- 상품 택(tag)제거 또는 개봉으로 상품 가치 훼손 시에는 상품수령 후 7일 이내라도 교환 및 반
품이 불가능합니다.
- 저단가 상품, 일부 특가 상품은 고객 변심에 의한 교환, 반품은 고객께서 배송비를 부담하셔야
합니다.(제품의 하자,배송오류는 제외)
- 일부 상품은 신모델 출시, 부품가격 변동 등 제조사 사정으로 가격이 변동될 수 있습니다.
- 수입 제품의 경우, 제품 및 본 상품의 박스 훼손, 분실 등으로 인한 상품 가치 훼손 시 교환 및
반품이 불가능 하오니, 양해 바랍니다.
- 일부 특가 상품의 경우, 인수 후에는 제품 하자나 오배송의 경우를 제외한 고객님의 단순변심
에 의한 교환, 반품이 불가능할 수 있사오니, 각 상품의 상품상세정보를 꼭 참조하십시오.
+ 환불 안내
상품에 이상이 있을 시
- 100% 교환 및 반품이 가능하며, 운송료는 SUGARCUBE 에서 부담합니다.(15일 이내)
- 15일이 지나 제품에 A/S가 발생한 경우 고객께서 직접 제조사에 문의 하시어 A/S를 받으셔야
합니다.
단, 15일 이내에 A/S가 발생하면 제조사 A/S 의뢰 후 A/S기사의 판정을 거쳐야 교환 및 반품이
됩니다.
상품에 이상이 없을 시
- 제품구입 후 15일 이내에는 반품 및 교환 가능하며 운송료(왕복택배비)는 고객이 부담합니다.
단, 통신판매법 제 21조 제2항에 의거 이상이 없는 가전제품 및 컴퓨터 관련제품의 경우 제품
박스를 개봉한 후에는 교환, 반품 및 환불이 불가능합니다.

------------------------------------------------------------

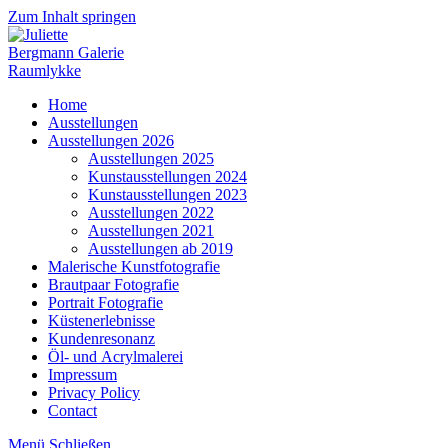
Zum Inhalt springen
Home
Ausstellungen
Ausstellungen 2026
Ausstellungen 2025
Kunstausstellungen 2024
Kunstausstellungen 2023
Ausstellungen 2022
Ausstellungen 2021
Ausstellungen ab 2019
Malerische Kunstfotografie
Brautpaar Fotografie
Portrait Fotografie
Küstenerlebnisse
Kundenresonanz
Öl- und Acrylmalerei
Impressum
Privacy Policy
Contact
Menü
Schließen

------------------------------------------------------------

> [Task to carry out] In the data above, each line holding "고객께서" is to be found and copied.

> [Your response]
- 저단가 상품, 일부 특가 상품은 고객 변심에 의한 교환, 반품은 고객께서 배송비를 부담하셔야
- 15일이 지나 제품에 A/S가 발생한 경우 고객께서 직접 제조사에 문의 하시어 A/S를 받으셔야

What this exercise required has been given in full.